Enhancing Memory Recall in LLMs with Gauss-Tin: A Hybrid Instructional and Gaussian Replay Approach
This addresses the problem of knowledge loss in LLMs for continual learning applications, but it is incremental as it builds on existing replay-based techniques.
The paper tackles catastrophic forgetting in Large Language Models by introducing Gauss-Tin, a hybrid approach combining replay with Gaussian mixture models and instructional guidance, resulting in a 6% improvement in retention metrics over traditional methods.

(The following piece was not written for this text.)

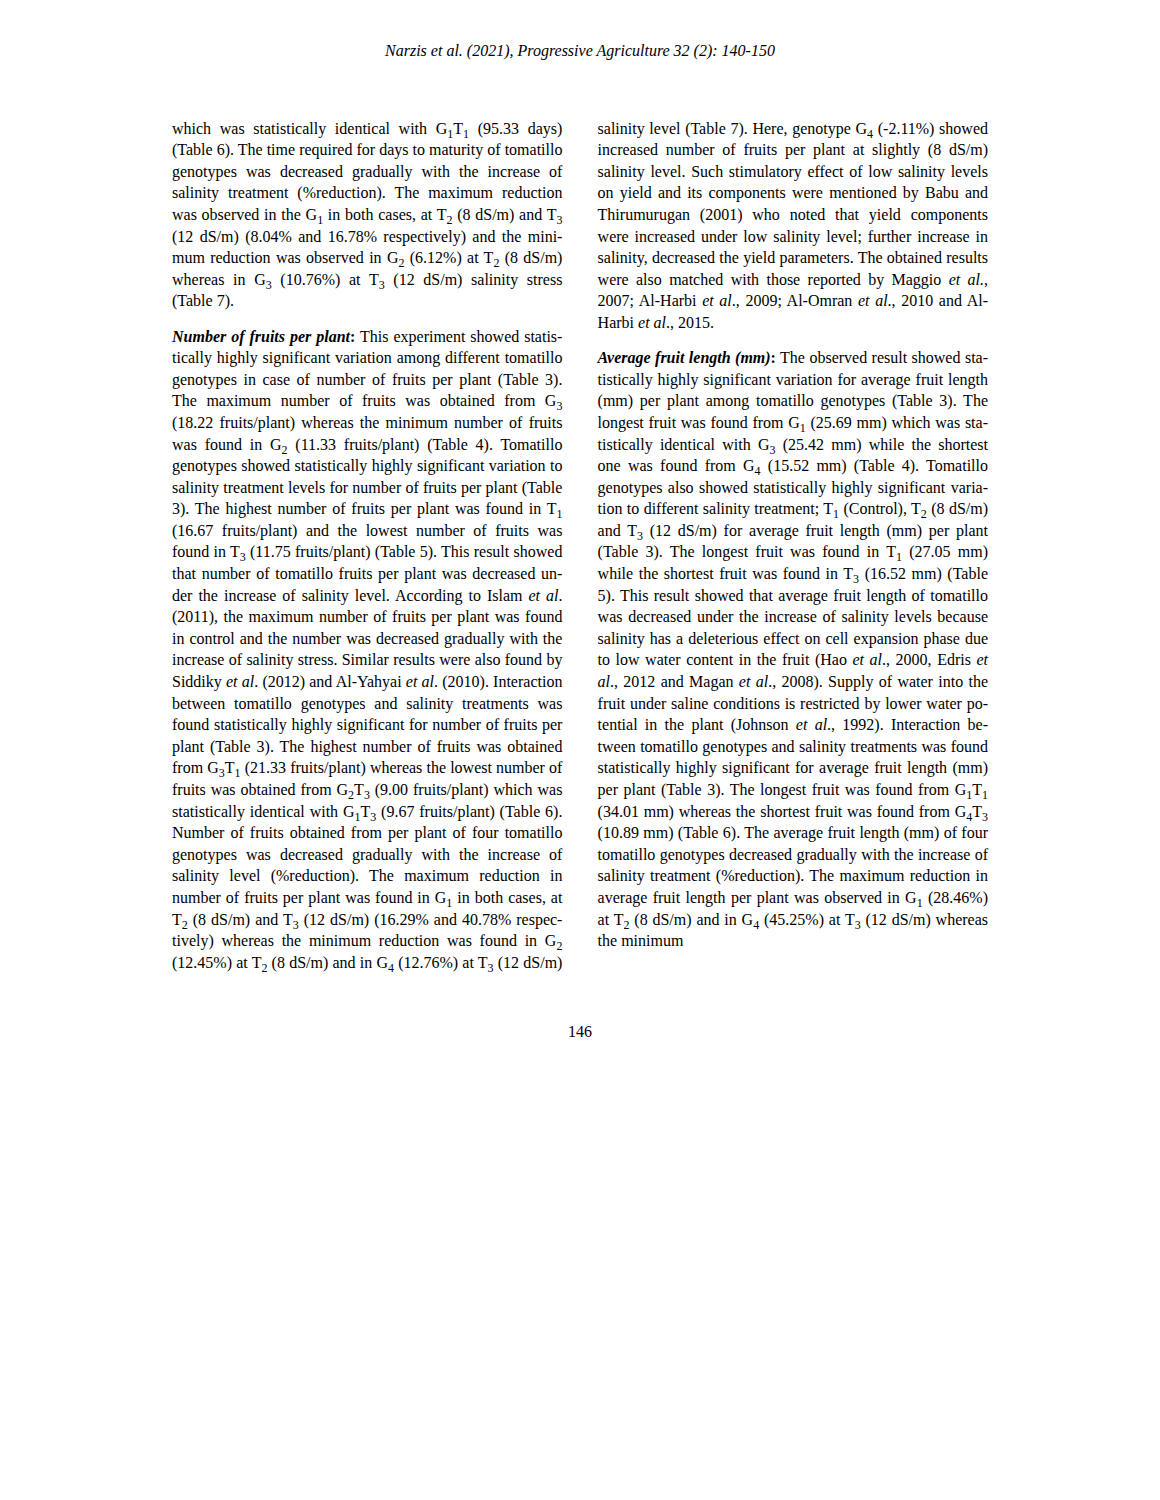Narzis et al. (2021), Progressive Agriculture 32 (2): 140-150
which was statistically identical with G1T1 (95.33 days) (Table 6). The time required for days to maturity of tomatillo genotypes was decreased gradually with the increase of salinity treatment (%reduction). The maximum reduction was observed in the G1 in both cases, at T2 (8 dS/m) and T3 (12 dS/m) (8.04% and 16.78% respectively) and the minimum reduction was observed in G2 (6.12%) at T2 (8 dS/m) whereas in G3 (10.76%) at T3 (12 dS/m) salinity stress (Table 7).
Number of fruits per plant: This experiment showed statistically highly significant variation among different tomatillo genotypes in case of number of fruits per plant (Table 3). The maximum number of fruits was obtained from G3 (18.22 fruits/plant) whereas the minimum number of fruits was found in G2 (11.33 fruits/plant) (Table 4). Tomatillo genotypes showed statistically highly significant variation to salinity treatment levels for number of fruits per plant (Table 3). The highest number of fruits per plant was found in T1 (16.67 fruits/plant) and the lowest number of fruits was found in T3 (11.75 fruits/plant) (Table 5). This result showed that number of tomatillo fruits per plant was decreased under the increase of salinity level. According to Islam et al. (2011), the maximum number of fruits per plant was found in control and the number was decreased gradually with the increase of salinity stress. Similar results were also found by Siddiky et al. (2012) and Al-Yahyai et al. (2010). Interaction between tomatillo genotypes and salinity treatments was found statistically highly significant for number of fruits per plant (Table 3). The highest number of fruits was obtained from G3T1 (21.33 fruits/plant) whereas the lowest number of fruits was obtained from G2T3 (9.00 fruits/plant) which was statistically identical with G1T3 (9.67 fruits/plant) (Table 6). Number of fruits obtained from per plant of four tomatillo genotypes was decreased gradually with the increase of salinity level (%reduction). The maximum reduction in number of fruits per plant was found in G1 in both cases, at T2 (8 dS/m) and T3 (12 dS/m) (16.29% and 40.78% respectively) whereas the minimum reduction was found in G2 (12.45%) at T2 (8 dS/m) and in G4 (12.76%) at T3 (12 dS/m) salinity level (Table 7). Here, genotype G4 (-2.11%) showed increased number of fruits per plant at slightly (8 dS/m) salinity level. Such stimulatory effect of low salinity levels on yield and its components were mentioned by Babu and Thirumurugan (2001) who noted that yield components were increased under low salinity level; further increase in salinity, decreased the yield parameters. The obtained results were also matched with those reported by Maggio et al., 2007; Al-Harbi et al., 2009; Al-Omran et al., 2010 and Al-Harbi et al., 2015.
Average fruit length (mm): The observed result showed statistically highly significant variation for average fruit length (mm) per plant among tomatillo genotypes (Table 3). The longest fruit was found from G1 (25.69 mm) which was statistically identical with G3 (25.42 mm) while the shortest one was found from G4 (15.52 mm) (Table 4). Tomatillo genotypes also showed statistically highly significant variation to different salinity treatment; T1 (Control), T2 (8 dS/m) and T3 (12 dS/m) for average fruit length (mm) per plant (Table 3). The longest fruit was found in T1 (27.05 mm) while the shortest fruit was found in T3 (16.52 mm) (Table 5). This result showed that average fruit length of tomatillo was decreased under the increase of salinity levels because salinity has a deleterious effect on cell expansion phase due to low water content in the fruit (Hao et al., 2000, Edris et al., 2012 and Magan et al., 2008). Supply of water into the fruit under saline conditions is restricted by lower water potential in the plant (Johnson et al., 1992). Interaction between tomatillo genotypes and salinity treatments was found statistically highly significant for average fruit length (mm) per plant (Table 3). The longest fruit was found from G1T1 (34.01 mm) whereas the shortest fruit was found from G4T3 (10.89 mm) (Table 6). The average fruit length (mm) of four tomatillo genotypes decreased gradually with the increase of salinity treatment (%reduction). The maximum reduction in average fruit length per plant was observed in G1 (28.46%) at T2 (8 dS/m) and in G4 (45.25%) at T3 (12 dS/m) whereas the minimum
146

Despite the significant advancements in Large Language Models (LLMs), catastrophic forgetting remains a substantial challenge, where models lose previously acquired knowledge upon learning new information. Continual learning (CL) strategies have emerged as a potential solution to this problem, with replay-based techniques demonstrating superior performance in preserving learned knowledge. In this context, we introduce Gauss-Tin, a novel approach that integrates the replay strategy with a Gaussian mixture model to enhance the quality of sample selection during training, supplemented by instructional guidance to facilitate the generation of past learning. This method aims to improve LLMs' retention capabilities by strategically reinforcing important past learnings while accommodating new information. Our experimental results indicate a promising 6\% improvement in retention metrics over traditional methods, suggesting that Gauss-Tin is an effective strategy for mitigating catastrophic forgetting in LLMs. This study underscores the potential of hybrid models in enhancing the robustness and adaptability of LLMs in dynamic learning environments.